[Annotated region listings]
--- start ---

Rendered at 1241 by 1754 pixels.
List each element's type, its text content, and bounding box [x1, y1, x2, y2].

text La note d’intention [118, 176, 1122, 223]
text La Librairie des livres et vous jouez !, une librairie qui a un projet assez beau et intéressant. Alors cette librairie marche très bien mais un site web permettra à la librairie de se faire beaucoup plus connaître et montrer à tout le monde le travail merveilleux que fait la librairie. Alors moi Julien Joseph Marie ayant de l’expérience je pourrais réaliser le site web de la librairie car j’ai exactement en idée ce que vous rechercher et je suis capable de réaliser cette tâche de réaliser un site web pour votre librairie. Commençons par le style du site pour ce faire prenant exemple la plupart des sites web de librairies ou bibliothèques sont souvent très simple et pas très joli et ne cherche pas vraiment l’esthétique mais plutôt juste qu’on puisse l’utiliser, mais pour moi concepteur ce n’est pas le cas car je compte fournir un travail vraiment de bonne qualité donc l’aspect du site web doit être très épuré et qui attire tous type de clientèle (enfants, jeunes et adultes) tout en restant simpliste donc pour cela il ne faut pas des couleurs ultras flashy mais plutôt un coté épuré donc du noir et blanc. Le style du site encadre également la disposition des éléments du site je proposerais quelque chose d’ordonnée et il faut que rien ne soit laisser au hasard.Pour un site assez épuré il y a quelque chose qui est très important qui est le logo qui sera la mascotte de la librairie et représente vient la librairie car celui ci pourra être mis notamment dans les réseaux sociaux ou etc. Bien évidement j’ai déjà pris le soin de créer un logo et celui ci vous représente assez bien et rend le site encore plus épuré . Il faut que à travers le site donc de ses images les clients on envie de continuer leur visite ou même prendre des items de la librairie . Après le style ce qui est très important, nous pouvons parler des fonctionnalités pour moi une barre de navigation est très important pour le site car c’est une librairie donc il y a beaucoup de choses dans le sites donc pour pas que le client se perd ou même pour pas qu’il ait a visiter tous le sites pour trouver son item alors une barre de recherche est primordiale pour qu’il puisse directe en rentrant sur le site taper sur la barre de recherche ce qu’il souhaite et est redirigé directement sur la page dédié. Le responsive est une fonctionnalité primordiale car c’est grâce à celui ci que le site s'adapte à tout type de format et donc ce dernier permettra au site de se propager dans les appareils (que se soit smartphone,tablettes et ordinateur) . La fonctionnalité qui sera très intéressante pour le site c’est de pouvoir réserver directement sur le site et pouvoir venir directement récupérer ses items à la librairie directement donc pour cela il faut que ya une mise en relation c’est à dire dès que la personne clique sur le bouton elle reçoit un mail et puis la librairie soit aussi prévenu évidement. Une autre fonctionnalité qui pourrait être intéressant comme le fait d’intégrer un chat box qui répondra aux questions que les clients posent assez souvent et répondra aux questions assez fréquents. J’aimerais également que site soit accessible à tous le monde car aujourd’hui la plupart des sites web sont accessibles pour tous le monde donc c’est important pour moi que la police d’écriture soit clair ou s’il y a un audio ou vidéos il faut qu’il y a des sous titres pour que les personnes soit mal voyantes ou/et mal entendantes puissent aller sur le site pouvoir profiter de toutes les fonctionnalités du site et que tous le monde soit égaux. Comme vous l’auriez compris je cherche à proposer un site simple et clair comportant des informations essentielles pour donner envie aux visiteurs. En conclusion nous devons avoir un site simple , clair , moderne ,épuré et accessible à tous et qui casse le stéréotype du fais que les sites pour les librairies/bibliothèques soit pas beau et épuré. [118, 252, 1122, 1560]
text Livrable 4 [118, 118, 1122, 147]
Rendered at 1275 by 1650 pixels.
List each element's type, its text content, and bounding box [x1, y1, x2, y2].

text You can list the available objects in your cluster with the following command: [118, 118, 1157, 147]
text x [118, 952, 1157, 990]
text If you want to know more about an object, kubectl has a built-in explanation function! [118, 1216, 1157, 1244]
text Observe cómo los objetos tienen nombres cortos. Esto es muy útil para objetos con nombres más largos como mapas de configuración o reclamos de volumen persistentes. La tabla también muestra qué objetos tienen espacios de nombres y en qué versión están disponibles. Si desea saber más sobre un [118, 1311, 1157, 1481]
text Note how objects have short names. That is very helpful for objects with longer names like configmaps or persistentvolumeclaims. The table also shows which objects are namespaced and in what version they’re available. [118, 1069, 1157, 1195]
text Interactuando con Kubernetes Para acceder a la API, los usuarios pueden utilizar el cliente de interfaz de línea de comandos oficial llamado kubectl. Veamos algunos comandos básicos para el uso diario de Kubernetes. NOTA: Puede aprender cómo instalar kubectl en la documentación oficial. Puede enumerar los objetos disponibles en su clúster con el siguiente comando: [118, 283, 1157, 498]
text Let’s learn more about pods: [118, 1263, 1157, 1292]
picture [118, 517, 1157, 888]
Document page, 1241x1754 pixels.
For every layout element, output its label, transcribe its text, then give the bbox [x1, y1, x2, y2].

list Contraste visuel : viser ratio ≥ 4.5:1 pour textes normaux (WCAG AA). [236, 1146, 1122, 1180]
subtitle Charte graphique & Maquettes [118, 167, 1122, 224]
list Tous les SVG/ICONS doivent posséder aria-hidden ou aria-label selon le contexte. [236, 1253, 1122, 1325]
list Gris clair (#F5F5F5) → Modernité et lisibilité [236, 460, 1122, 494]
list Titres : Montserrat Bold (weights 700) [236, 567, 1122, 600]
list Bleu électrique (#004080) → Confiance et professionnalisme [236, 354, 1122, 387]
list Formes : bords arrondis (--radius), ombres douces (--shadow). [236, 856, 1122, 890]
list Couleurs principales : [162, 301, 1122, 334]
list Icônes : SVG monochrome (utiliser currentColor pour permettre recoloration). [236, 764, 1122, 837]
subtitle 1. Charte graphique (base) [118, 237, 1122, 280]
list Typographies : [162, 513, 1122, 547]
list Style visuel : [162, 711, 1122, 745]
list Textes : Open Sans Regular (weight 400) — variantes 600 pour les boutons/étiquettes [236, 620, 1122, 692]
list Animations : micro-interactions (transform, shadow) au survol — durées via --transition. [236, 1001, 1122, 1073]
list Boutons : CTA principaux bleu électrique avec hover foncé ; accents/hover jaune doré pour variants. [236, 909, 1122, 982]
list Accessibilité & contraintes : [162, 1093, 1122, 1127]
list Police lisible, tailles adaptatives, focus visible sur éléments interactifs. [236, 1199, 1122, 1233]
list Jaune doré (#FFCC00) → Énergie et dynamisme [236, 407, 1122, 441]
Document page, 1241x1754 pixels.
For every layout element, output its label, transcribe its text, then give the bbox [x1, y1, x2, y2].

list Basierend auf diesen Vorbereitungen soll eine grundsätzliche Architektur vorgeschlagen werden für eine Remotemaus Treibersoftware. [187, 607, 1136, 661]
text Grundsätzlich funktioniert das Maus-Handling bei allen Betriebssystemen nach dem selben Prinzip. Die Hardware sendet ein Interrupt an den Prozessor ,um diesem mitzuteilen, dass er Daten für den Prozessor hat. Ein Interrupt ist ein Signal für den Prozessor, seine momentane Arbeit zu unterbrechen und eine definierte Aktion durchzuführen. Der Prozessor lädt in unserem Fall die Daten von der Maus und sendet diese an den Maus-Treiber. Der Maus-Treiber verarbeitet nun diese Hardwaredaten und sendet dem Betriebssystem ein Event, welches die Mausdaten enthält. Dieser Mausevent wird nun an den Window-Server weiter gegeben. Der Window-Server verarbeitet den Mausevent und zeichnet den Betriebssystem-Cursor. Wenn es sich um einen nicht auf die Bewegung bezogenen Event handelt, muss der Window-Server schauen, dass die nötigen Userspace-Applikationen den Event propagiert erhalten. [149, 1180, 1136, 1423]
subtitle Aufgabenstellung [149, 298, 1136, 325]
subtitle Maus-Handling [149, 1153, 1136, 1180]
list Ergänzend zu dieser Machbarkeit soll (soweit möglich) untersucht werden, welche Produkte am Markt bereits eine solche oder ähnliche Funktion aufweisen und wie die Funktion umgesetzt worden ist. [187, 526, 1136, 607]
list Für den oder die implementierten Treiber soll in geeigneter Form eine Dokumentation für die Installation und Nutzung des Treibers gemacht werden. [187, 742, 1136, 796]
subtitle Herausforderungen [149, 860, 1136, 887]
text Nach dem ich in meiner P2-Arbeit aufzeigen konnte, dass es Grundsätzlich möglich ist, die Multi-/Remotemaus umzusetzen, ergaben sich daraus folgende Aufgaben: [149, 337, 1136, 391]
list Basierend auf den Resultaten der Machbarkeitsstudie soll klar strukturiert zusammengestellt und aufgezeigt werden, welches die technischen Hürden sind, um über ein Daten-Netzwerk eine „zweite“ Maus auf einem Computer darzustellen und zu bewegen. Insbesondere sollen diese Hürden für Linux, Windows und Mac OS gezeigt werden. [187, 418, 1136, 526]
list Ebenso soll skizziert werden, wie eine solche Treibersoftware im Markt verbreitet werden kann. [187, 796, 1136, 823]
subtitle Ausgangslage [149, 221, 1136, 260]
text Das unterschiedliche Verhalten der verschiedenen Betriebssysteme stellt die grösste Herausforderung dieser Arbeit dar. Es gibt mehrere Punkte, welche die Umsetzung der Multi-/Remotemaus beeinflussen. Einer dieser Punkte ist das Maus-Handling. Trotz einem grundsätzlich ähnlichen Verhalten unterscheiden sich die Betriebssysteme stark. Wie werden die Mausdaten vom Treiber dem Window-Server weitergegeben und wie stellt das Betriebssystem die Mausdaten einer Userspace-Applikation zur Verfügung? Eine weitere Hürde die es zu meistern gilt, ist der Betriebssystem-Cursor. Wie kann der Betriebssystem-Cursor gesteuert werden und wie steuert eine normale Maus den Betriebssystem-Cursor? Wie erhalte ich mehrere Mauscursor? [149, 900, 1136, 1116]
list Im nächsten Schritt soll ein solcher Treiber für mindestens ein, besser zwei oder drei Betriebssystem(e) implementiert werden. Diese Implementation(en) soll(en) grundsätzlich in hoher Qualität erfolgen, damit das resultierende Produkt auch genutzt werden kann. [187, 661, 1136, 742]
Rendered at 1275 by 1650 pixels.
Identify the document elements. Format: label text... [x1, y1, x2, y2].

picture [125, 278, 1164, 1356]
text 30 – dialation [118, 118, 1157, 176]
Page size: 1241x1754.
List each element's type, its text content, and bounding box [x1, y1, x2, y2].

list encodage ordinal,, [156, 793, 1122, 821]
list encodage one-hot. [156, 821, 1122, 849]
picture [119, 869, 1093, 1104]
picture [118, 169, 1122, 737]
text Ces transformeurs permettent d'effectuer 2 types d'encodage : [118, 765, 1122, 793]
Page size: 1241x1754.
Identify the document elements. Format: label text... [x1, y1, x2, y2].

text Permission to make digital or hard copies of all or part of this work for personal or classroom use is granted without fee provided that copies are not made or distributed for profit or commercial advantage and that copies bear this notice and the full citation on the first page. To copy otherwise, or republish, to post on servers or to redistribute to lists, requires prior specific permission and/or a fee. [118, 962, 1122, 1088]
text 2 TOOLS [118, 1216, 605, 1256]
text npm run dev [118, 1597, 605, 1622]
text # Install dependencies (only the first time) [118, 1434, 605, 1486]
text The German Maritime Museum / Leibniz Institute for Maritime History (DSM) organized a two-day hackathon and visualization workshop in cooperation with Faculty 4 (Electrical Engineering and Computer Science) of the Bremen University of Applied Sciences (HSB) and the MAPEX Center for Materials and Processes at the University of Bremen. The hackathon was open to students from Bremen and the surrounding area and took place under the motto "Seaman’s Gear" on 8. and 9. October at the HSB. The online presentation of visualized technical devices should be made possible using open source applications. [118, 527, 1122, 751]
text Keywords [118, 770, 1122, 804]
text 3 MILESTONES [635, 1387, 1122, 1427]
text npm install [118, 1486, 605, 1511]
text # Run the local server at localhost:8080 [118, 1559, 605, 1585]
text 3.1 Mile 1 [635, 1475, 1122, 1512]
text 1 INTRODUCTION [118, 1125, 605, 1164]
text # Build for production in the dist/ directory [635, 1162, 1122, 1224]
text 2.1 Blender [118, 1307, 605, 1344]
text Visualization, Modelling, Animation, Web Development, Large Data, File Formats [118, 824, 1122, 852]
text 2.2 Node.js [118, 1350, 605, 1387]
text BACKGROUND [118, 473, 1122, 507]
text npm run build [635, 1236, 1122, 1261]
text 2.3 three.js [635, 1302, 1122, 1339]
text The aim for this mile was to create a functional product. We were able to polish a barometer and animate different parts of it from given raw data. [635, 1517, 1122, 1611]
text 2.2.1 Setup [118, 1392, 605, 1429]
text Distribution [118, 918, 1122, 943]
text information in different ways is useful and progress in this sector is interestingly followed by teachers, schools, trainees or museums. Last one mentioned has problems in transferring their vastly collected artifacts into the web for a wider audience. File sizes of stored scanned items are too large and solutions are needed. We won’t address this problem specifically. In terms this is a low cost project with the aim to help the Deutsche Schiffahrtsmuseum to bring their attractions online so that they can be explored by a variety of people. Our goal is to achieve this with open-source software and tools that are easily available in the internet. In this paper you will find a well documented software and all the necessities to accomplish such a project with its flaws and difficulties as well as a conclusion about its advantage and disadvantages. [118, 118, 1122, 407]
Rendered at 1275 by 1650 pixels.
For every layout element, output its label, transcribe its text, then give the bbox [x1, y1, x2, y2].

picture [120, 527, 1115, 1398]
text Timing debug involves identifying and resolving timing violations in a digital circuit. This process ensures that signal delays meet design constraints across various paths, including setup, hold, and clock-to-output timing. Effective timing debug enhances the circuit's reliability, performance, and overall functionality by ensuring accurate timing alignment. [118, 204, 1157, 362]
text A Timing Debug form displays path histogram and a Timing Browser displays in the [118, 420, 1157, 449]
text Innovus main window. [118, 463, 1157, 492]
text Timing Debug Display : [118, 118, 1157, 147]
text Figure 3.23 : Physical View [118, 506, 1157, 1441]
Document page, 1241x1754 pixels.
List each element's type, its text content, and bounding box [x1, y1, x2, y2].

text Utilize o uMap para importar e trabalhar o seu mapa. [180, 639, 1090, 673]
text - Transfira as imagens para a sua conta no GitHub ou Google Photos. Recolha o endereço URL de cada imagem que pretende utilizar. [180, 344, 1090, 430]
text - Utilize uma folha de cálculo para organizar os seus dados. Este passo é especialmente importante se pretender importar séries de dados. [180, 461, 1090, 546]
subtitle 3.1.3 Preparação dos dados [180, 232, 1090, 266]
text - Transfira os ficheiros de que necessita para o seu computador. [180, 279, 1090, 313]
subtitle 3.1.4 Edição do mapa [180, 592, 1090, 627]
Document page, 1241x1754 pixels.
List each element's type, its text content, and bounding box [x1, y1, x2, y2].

--- end ---

- _Requirement_: Copy out everything from the line containing "text Utilize o" down to the end of the items, keeping each line word for word.

- _Task solution_:
text Utilize o uMap para importar e trabalhar o seu mapa. [180, 639, 1090, 673]
text - Transfira as imagens para a sua conta no GitHub ou Google Photos. Recolha o endereço URL de cada imagem que pretende utilizar. [180, 344, 1090, 430]
text - Utilize uma folha de cálculo para organizar os seus dados. Este passo é especialmente importante se pretender importar séries de dados. [180, 461, 1090, 546]
subtitle 3.1.3 Preparação dos dados [180, 232, 1090, 266]
text - Transfira os ficheiros de que necessita para o seu computador. [180, 279, 1090, 313]
subtitle 3.1.4 Edição do mapa [180, 592, 1090, 627]
Document page, 1241x1754 pixels.
List each element's type, its text content, and bounding box [x1, y1, x2, y2].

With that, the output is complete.